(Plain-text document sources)
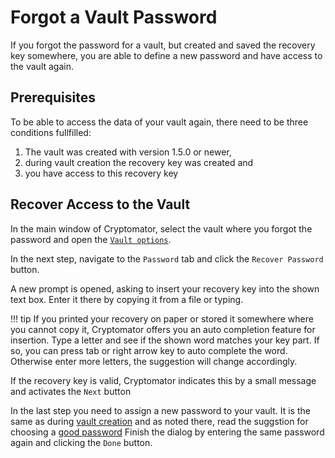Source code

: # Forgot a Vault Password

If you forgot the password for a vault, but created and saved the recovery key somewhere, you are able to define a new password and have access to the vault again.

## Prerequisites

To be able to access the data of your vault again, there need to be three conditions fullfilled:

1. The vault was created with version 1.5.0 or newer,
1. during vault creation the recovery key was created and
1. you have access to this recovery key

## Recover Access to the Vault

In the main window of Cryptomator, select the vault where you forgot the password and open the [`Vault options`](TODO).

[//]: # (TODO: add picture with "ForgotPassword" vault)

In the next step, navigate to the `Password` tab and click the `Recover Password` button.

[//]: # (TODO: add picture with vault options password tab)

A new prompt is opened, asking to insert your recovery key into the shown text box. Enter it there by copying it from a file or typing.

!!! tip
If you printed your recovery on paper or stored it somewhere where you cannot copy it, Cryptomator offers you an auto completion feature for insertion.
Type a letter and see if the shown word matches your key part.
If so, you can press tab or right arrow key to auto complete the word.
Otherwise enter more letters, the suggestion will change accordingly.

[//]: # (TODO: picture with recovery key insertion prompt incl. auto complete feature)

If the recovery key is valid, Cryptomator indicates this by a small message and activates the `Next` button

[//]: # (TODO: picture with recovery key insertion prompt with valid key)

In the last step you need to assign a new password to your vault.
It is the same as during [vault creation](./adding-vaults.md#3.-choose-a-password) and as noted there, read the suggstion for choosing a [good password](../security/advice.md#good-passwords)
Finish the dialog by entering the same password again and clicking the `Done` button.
* * *
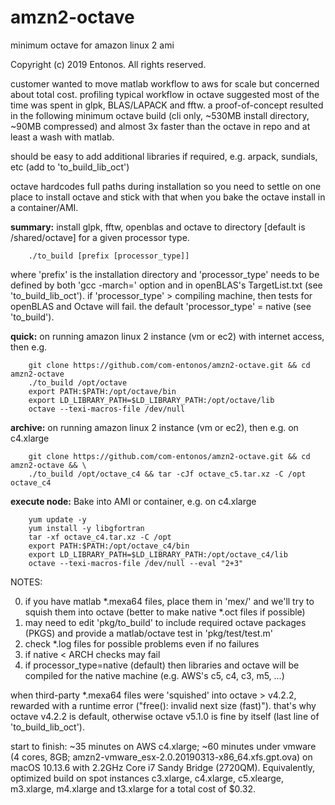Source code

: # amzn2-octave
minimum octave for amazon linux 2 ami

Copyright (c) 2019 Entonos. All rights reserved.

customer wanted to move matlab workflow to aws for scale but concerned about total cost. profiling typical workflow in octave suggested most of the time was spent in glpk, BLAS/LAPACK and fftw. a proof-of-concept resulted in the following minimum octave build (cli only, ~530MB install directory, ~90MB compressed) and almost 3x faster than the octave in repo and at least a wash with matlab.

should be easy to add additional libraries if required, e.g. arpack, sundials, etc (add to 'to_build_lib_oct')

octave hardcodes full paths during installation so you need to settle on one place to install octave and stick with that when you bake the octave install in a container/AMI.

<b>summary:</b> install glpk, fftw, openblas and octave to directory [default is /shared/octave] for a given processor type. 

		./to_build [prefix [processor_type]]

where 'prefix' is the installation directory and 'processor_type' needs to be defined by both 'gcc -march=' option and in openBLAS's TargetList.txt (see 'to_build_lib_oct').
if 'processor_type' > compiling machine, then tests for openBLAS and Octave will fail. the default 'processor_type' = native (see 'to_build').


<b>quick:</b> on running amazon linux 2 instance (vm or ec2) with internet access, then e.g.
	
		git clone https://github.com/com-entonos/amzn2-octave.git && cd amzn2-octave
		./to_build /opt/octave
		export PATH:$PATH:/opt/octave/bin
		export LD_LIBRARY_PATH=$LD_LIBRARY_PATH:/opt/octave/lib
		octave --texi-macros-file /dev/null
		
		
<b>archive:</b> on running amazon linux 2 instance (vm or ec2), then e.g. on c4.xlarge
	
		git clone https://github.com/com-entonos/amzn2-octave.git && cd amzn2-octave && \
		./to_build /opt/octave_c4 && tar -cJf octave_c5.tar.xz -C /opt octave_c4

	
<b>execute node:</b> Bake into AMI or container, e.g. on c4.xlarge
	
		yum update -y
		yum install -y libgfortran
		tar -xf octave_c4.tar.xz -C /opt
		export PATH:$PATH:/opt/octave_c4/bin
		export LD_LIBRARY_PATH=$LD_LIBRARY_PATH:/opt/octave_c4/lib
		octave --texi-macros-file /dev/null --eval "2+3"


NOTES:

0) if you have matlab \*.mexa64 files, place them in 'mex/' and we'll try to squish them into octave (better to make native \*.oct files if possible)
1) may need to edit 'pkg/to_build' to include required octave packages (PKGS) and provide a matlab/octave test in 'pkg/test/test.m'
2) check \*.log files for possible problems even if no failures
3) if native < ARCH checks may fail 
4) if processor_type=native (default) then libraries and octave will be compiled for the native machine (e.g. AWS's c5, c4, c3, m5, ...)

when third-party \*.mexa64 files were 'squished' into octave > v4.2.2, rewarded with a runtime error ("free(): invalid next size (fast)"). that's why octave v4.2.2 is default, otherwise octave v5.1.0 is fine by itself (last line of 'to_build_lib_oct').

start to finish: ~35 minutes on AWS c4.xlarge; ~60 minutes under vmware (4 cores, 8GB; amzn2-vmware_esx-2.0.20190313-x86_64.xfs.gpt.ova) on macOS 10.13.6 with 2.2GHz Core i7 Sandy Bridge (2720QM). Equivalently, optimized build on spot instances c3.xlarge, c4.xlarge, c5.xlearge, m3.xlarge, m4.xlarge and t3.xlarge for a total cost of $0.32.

#### Brief:
When the word "creation" occurs in a line above, list that line.

#### Expected answer:
1. during vault creation the recovery key was created and
It is the same as during [vault creation](./adding-vaults.md#3.-choose-a-password) and as noted there, read the suggstion for choosing a [good password](../security/advice.md#good-passwords)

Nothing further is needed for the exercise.